In the (back)end, JWT is all that matters

What standards are relevant to securing access to REST APIs? OAuth 2.0 springs to mind, perhaps OpenID Connect (OIDC), as well as JSON Web Tokens (JWT). But, actually, looking at the problem in a narrow sense, only the latter matters: a REST provider does not care how consumers obtain their security tokens. And that, after all, is what OAuth 2.0 is, a standardised protocol for a client to obtain an access token. OAuth does not standardise the token's format. This is in contrast to OIDC, which not only specifies the protocol, but also the ID token format. Maybe that is a bit of an overstatement.
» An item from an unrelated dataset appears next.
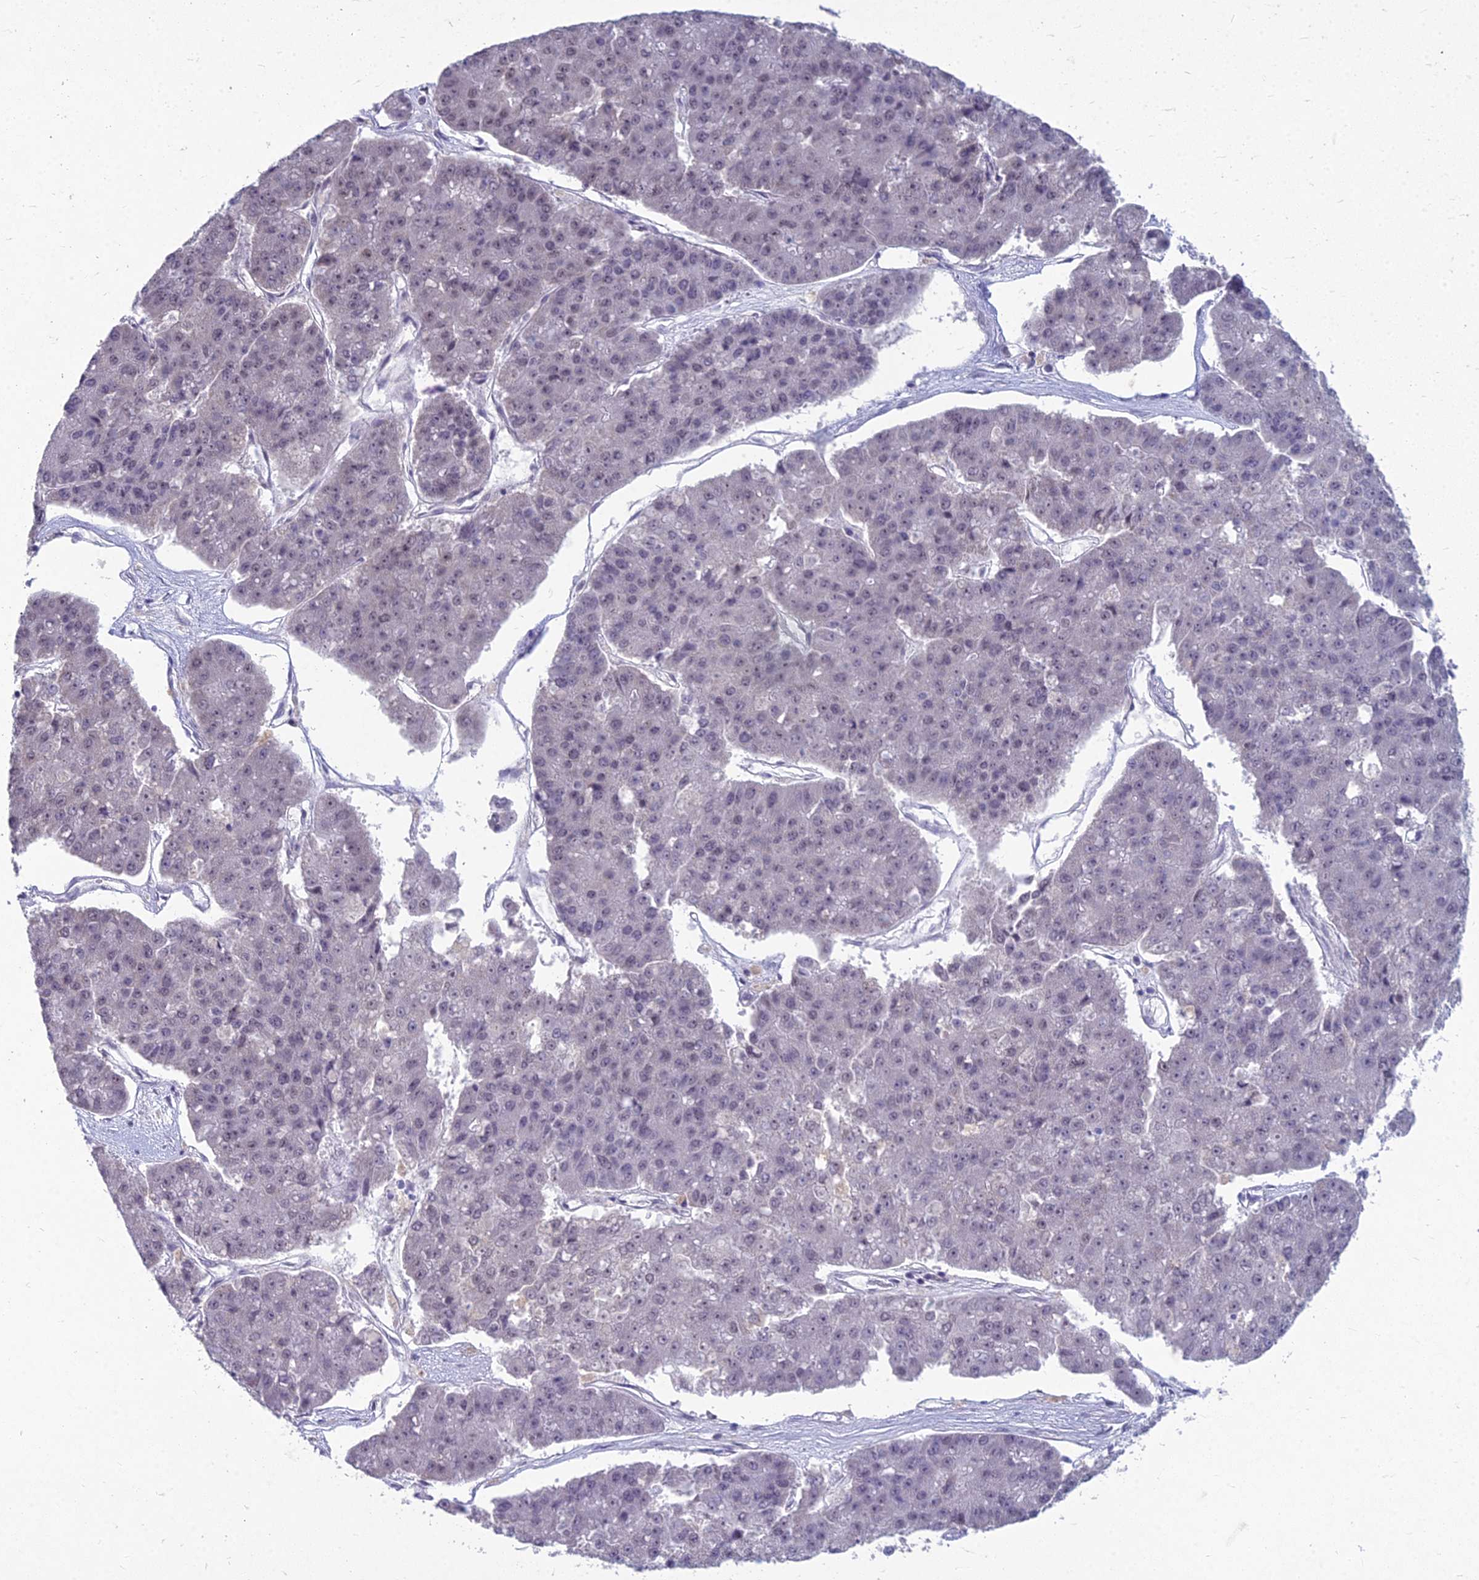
{"staining": {"intensity": "weak", "quantity": "<25%", "location": "nuclear"}, "tissue": "pancreatic cancer", "cell_type": "Tumor cells", "image_type": "cancer", "snomed": [{"axis": "morphology", "description": "Adenocarcinoma, NOS"}, {"axis": "topography", "description": "Pancreas"}], "caption": "An image of human pancreatic adenocarcinoma is negative for staining in tumor cells.", "gene": "KAT7", "patient": {"sex": "male", "age": 50}}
It would be more accurate to say that OIDC limits the degrees of freedom of an ID token: it should be a JWT and it should contain a handful of mandatory claims. Alongside, it can contain a whole host of other claims as well.

In an OpenID Connect dance, an API consumer forwards the access token to the API provider

But the client is not meant to forward the ID token to the REST service, only the access token. In spite of the lack of standardisation, the industry seems to have been inspired by the OIDC ID token and consensus seems to be emerging that an access token should also be a JWT, possibly including ID token mandatory claims. Other claims remain to be negotiated between token issuer and REST provider. Usually the former can be configured to include attributes such as roles or group membership.

So, the bottom line is that REST API providers should be agnostic of how an access token is obtained. Perhaps one day, there will be better alternatives to OAuth 2.0 and OpenID Connect and as long as the authentication and authorisation dance results in a JWT token, the REST server will not know or care. Is JWT here to stay? Perhaps, perhaps not in its current form. But that is a topic for another post.